Dataset items
====
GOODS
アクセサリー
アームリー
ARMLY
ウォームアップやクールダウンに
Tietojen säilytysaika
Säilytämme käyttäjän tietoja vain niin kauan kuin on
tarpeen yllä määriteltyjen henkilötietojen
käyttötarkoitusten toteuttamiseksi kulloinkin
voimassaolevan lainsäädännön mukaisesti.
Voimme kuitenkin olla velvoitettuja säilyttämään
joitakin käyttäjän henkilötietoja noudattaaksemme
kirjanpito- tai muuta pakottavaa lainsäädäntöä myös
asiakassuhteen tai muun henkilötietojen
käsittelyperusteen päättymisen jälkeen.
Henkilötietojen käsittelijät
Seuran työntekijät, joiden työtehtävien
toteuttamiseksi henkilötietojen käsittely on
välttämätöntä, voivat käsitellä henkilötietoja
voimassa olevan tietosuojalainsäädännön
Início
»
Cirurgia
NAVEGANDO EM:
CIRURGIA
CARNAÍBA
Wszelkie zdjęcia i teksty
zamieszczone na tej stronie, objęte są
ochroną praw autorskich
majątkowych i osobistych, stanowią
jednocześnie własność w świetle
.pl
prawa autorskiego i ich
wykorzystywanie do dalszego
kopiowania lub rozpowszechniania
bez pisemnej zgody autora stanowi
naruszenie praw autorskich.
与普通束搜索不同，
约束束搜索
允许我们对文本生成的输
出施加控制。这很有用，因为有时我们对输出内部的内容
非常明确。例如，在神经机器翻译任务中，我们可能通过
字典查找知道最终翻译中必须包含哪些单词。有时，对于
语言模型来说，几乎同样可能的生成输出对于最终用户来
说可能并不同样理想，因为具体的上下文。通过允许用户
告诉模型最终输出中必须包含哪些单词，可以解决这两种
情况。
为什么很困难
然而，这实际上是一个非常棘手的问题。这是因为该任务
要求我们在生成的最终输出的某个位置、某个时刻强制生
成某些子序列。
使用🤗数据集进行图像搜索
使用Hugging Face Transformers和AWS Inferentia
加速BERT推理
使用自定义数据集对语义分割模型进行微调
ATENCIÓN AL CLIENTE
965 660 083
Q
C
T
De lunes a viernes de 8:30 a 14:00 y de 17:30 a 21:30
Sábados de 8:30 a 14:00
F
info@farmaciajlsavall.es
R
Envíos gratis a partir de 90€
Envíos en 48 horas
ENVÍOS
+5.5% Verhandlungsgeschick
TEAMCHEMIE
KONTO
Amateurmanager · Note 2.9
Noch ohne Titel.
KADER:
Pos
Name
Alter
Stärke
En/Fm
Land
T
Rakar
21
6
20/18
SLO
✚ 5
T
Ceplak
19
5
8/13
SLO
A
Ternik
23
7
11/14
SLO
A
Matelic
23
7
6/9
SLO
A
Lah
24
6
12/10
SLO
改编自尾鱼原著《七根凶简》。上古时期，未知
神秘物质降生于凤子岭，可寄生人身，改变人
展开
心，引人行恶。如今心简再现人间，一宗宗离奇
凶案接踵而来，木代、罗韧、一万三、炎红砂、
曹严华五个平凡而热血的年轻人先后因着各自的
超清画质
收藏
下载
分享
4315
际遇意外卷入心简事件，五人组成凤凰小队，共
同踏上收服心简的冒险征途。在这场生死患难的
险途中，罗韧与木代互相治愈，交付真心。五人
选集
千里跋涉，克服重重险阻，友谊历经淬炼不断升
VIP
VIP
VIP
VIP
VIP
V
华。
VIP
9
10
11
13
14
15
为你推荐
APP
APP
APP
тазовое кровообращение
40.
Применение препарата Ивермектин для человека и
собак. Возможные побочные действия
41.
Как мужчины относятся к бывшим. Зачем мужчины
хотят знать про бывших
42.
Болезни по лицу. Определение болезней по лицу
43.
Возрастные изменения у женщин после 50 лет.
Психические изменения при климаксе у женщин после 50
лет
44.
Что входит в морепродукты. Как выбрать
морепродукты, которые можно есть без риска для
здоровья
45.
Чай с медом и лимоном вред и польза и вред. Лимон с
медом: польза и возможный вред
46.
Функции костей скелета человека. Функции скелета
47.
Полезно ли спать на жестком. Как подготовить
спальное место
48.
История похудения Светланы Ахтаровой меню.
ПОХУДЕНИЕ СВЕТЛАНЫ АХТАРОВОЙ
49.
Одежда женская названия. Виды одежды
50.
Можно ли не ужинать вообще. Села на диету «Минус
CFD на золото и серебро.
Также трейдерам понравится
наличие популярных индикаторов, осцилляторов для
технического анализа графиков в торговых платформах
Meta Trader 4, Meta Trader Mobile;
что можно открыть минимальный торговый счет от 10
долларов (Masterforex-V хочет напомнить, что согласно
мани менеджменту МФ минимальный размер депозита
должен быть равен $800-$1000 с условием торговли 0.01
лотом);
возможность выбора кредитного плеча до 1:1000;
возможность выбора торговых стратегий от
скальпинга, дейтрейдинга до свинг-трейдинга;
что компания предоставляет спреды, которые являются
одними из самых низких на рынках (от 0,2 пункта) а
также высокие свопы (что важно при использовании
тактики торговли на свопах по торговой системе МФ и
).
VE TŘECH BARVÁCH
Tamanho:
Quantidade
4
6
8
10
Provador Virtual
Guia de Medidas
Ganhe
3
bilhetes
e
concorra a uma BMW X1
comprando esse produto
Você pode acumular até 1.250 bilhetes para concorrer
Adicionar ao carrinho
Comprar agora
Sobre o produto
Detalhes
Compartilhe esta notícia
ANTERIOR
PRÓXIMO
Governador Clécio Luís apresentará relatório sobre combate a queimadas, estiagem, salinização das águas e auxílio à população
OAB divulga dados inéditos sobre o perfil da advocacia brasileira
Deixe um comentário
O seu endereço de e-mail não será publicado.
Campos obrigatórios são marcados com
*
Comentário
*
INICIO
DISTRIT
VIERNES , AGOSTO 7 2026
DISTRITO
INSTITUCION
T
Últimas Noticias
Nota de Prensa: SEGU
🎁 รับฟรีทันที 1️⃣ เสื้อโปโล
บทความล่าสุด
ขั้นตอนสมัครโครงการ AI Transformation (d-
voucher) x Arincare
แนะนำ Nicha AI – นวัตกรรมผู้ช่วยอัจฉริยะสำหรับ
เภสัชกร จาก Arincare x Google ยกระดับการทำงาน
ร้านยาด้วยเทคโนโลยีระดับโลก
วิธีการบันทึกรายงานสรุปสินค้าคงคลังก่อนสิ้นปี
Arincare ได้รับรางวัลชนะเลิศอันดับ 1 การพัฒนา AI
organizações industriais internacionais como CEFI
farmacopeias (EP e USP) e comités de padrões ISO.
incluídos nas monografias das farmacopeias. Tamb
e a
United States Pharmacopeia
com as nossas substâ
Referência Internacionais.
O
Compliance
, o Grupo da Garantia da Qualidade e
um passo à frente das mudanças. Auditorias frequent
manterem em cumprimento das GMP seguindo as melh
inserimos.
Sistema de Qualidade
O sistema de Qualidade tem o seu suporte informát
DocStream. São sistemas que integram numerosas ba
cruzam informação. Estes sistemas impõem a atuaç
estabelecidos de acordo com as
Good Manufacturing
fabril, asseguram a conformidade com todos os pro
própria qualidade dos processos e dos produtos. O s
====
## EXERCISE INSTRUCTIONS
Filter these records, keeping every line where the word "sistemas" occurs.

## EXERCISE RESPONSE
DocStream. São sistemas que integram numerosas ba
cruzam informação. Estes sistemas impõem a atuaç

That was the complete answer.